Shen-Lab / GraphCL

[NeurIPS 2020] "Graph Contrastive Learning with Augmentations" by Yuning You, Tianlong Chen, Yongduo Sui, Ting Chen, Zhangyang Wang, Yang Shen
MIT License
541 stars 103 forks source link

The variance in Table 3 of the original paper should be at least 10x larger #22

Closed Somedaywilldo closed 3 years ago

Somedaywilldo commented 3 years ago

Dear Authors,

I've been reproducing your work and the original GFN work (ResGCN) for months. The idea is inspiring. But I think some of the results are not accurate. Your variance is too small comparing with standard baselines.

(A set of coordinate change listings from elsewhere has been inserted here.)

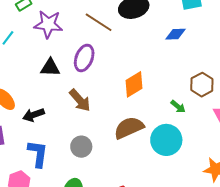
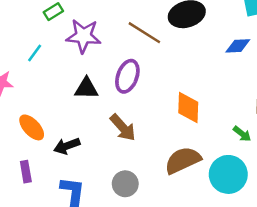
orange diamond: (134, 84) -> (188, 108), turned -56

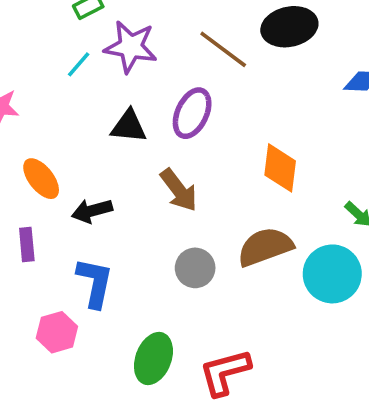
cyan line: (35, 53) -> (79, 64), moved
gray circle: (125, 184) -> (195, 268), moved

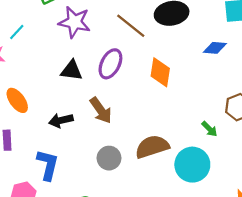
cyan line: (79, 64) -> (17, 32), moved
orange diamond: (280, 168) -> (160, 72), moved
black arrow: (92, 211) -> (61, 120), moved

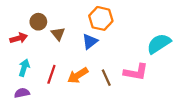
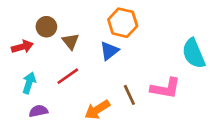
cyan semicircle: (159, 44) -> (194, 53), turned -80
red line: (51, 74) -> (68, 76), moved, turned 36
orange arrow: (78, 75) -> (97, 110), moved
purple semicircle: (22, 93) -> (38, 111), moved

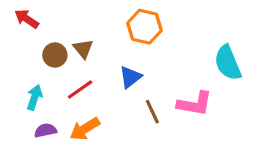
brown circle: (46, 27) -> (55, 55), moved
red arrow: (22, 47) -> (27, 19), moved, turned -130
blue triangle: (109, 51) -> (130, 77), moved
orange arrow: (97, 110) -> (85, 129), moved

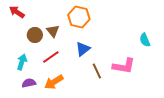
orange hexagon: (144, 27) -> (79, 17), moved
cyan semicircle: (228, 63) -> (145, 40), size x0.6

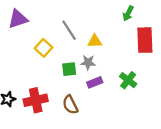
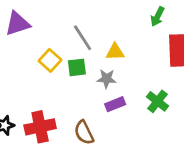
green square: (69, 69) -> (77, 67), moved

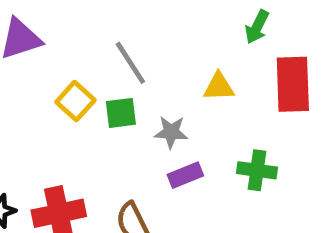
yellow triangle: (115, 52) -> (219, 87), moved
green cross: (158, 101) -> (257, 170), turned -30

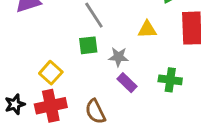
yellow square: (75, 101) -> (51, 73), moved
purple rectangle: (185, 175) -> (127, 83), turned 66

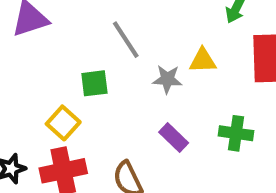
green square: (88, 45) -> (94, 83), moved
gray star: (118, 57) -> (167, 79), moved

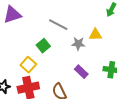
gray line: (126, 40) -> (58, 25), turned -30
green square: (94, 83) -> (43, 46), turned -32

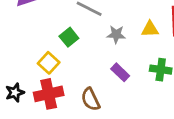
yellow triangle: (95, 35) -> (150, 29), moved

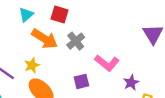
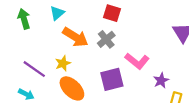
red square: (60, 15) -> (112, 13), moved
purple square: (81, 81) -> (112, 79), size x1.5

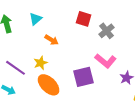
orange arrow: (75, 37) -> (52, 40), size x0.6
gray cross: (106, 39) -> (107, 31), moved

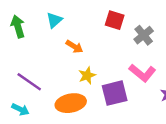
yellow star: (41, 63) -> (87, 75), moved
orange ellipse: (49, 85) -> (71, 103), turned -55

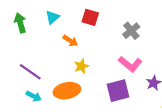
red square: (115, 20) -> (90, 17), moved
purple square: (115, 93) -> (118, 91), moved
cyan arrow: (20, 109) -> (34, 96), moved

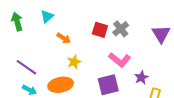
red square: (90, 17) -> (100, 30), moved

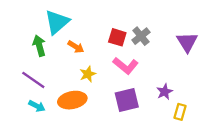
cyan triangle: (47, 16) -> (57, 22), size x1.6
green arrow: (17, 22) -> (39, 46), moved
pink L-shape: (120, 60) -> (126, 66), moved

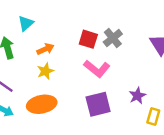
cyan triangle: (57, 22) -> (26, 23), size x0.6
orange arrow: (76, 47) -> (45, 49), turned -56
yellow star: (88, 74) -> (45, 71), moved

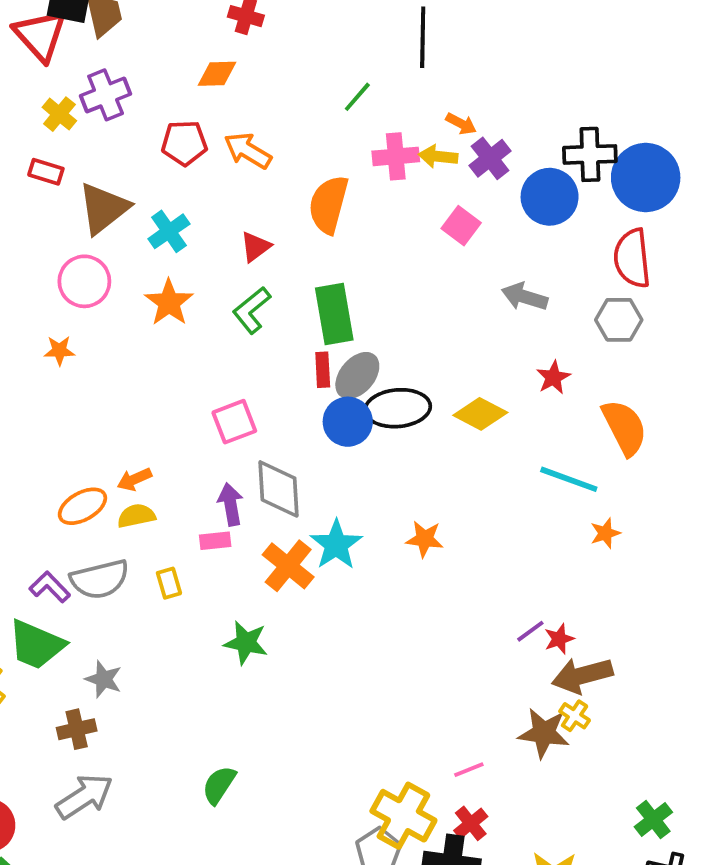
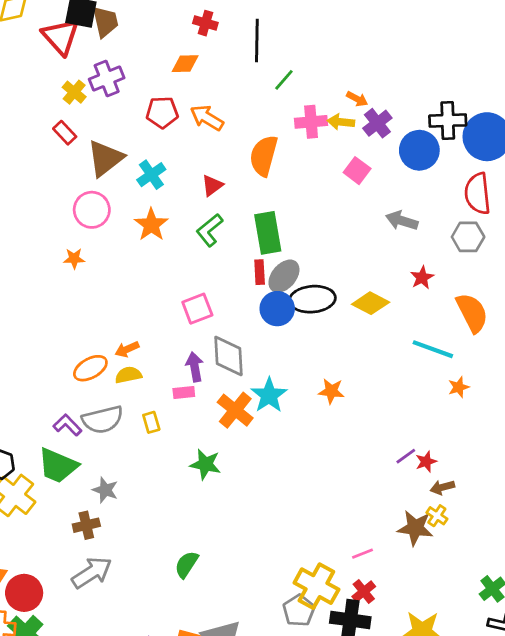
black line: (423, 37) -> (257, 41), moved
red rectangle: (46, 172) -> (65, 133), turned 30
brown arrow: (582, 675) -> (442, 487), size x0.6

This is the result of GFN (ResGCN) trained using 100% training data: Screen Shot 2021-04-15 at 7 57 49 PM This is my reproduced result of the ResGCN in GFN paper, with default settings, which is the backbone you're using, quite close to the results reported by GFN. Screen Shot 2021-04-15 at 8 01 48 PM And these are the results of yours, the Table 3 in your paper. Screen Shot 2021-04-15 at 8 02 23 PM The variance is inevitable since 10-fold cross validation is used, even if the random seed is fixed. I also have some reproduced results using your original code, I'll just put some of the results on NCI1 as an example. Screen Shot 2021-04-15 at 8 13 06 PM So I think the std should be at least 10x larger if you're using 10-fold cross val correctly. Do you have any explanation on this issue? Otherwise I can't use these results. Thanks!

yyou1996 commented 3 years ago

Hi @Somedaywilldo,

Thanks for your interest in our work. Due to the higher variance in TU dataset, the mean & std I calculate is on: 5 pretrained models with their corresponding average 10-fold acc, as described in https://github.com/Shen-Lab/GraphCL/tree/master/semisupervised_TU#graphcl-with-sampled-augmentations, which is motivated from https://arxiv.org/abs/1908.01000 evaluation setting. Hope that makes sense to you, and any other question just let me know. Thanks!

Somedaywilldo commented 3 years ago

Oh, I see. That's really helpful, thank you!